* **Problems to solve**
[A] List the names of everyone who posts a comment in the book discussion below.
[B] Answer these from the book discussion below:
(i) Which kind of course does Brian Salato say talks all the time about A not necessarily causing B?
(ii) Where does Kevin suggest the details of the experiments could be put instead?
(iii) What two uses for the results are named in the opening paragraph?

**** Document text

These issues aside, I thought the book was decent and raised some interesting issues. As they mentioned, these results can be applied in many different areas such as making advertisements more memorable and making software more enjoyable to use.

#1- The Design of Everyday Things
#2- The Media Equation


Jared said...

It's true that the authors went into way to much detail in the first half, making it a fairly boring read. I agree that you can use this information to improve software, just by knowing the fundamental physcology behind how humans interact with computers.

Brian Salato said...

I think one important part you brought up was that just because you do A and then B happens does not mean that A causes B. Courses in statistics talk about this all of the time. It is important to realize that their could be some outside source C that causes both A and B. They did not seem to address this a lot.

John said...

Brian did a good job of singling out an excellent point you made in this post. While there are a number of the topics covered in the book were interesting and pertinent, the experiments felt weakly based and could mean a wildly different thing given another interpretation of the results.

IAmCole said...

I can go along with the fact that some of their experiments could be interesting. But their discussion of those experiments was terrible. I feel like if you sat in on our class, gave us the experiment results, and wrote down what we said, you would have a better book on your hands.

Kevin said...

There were definitely too many details on the experiments. I guess they need the details to show that their experiments aren't biased, but they can put the details in a research paper or something. The book should just contain the interesting stuff. I agree that some of the conclusions were a stretch. Some of the conclusions didn't even tell use anything we didn't already know.

jcelgin said...

I agree with Brian - they didn't do much to disprove potentially causal relationships, which, in my opinion, hurt the credibility of the book. The experiments weren't so well designed that they were beyond scrutiny.

********
**** Data extracts

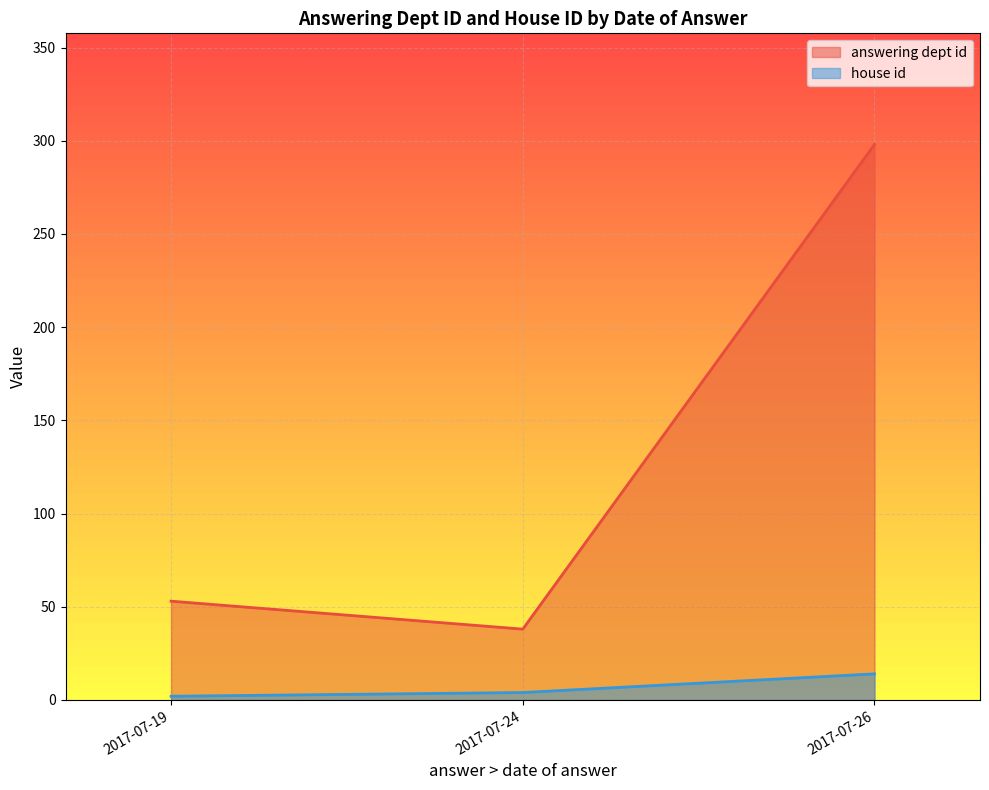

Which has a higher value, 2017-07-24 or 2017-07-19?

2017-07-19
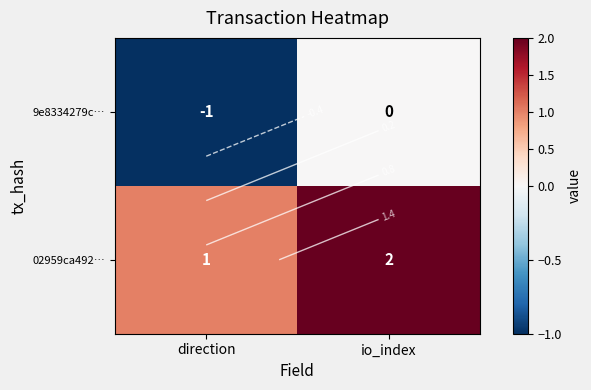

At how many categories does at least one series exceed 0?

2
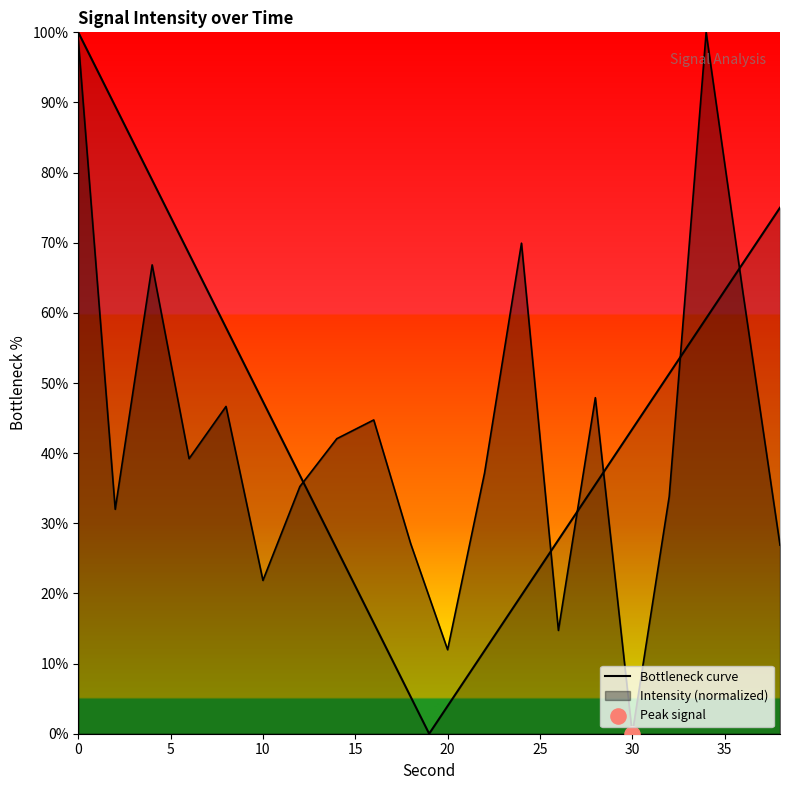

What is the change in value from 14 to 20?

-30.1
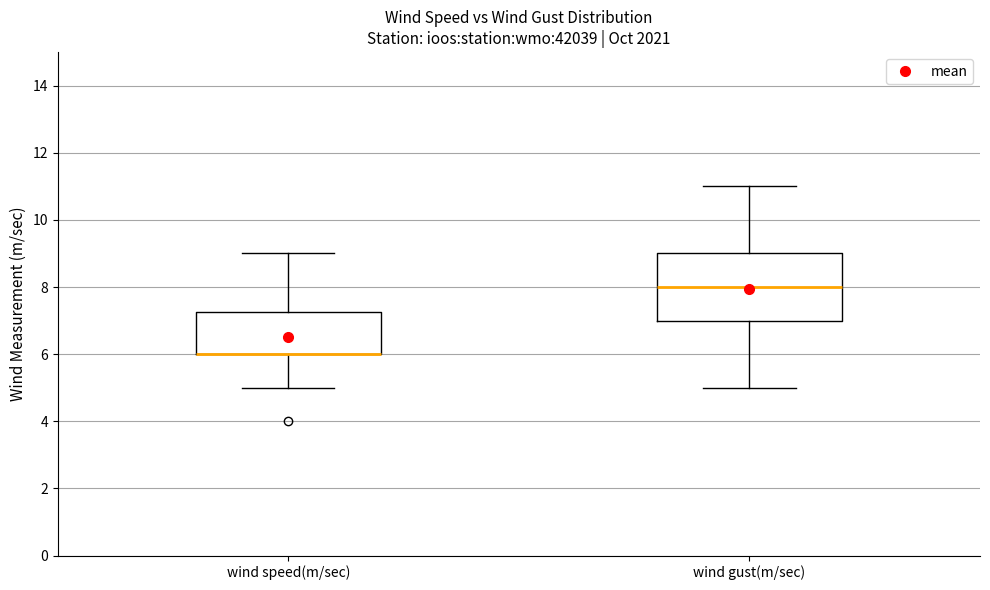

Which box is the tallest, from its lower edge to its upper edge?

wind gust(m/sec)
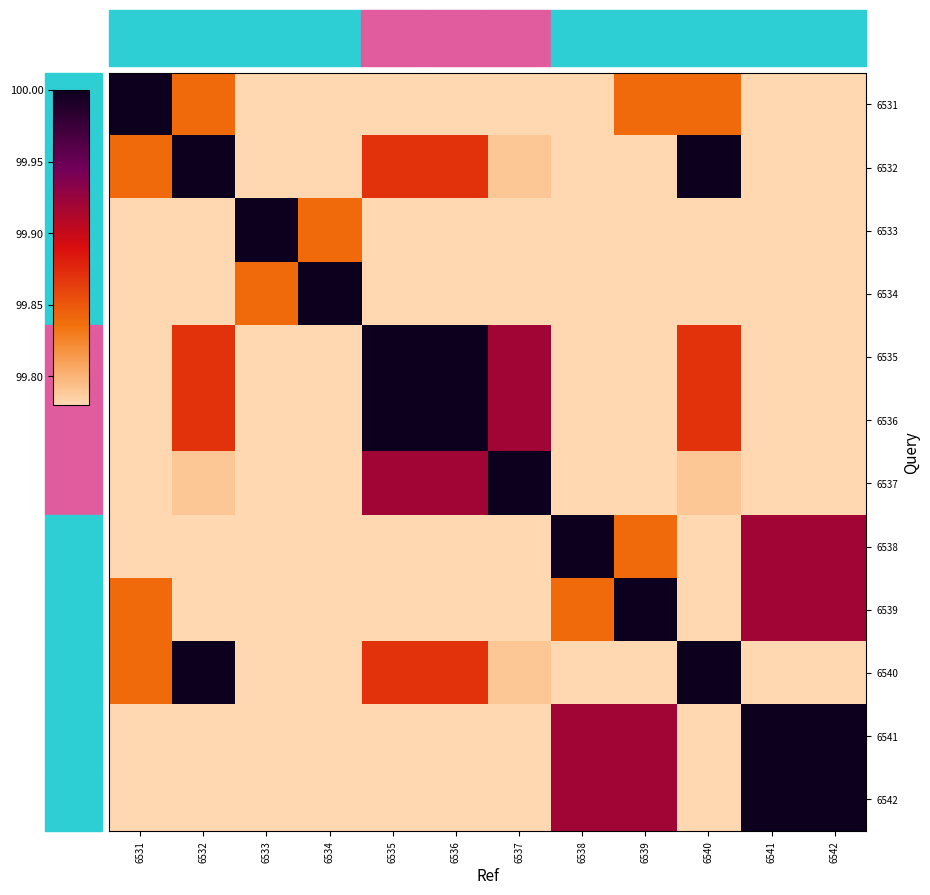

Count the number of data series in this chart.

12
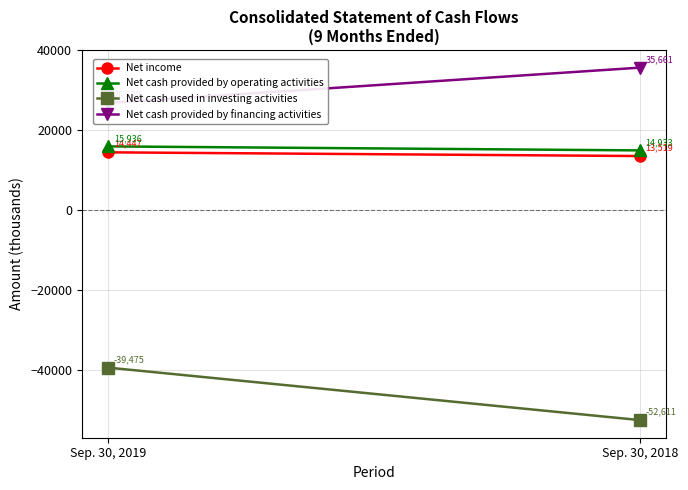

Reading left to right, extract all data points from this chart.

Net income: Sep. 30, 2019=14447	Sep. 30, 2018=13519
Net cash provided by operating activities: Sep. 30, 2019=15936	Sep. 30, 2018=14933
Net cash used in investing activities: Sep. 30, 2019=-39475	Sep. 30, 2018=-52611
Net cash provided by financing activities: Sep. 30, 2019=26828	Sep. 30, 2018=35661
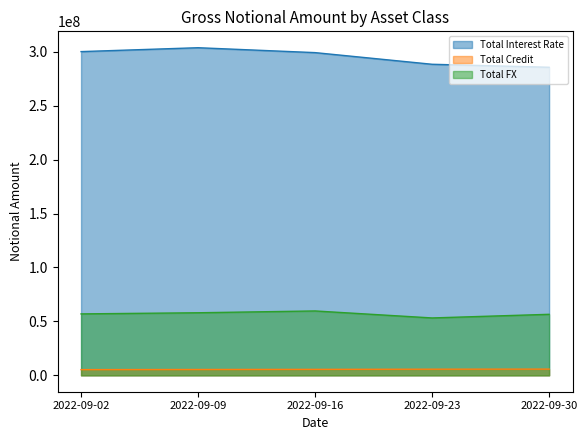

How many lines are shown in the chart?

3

********

* **Solution list**
[A] Jared, Brian Salato, John, IAmCole, Kevin, jcelgin

[B]
(i) Courses in statistics.
(ii) In a research paper.
(iii) Making advertisements more memorable and making software more enjoyable to use.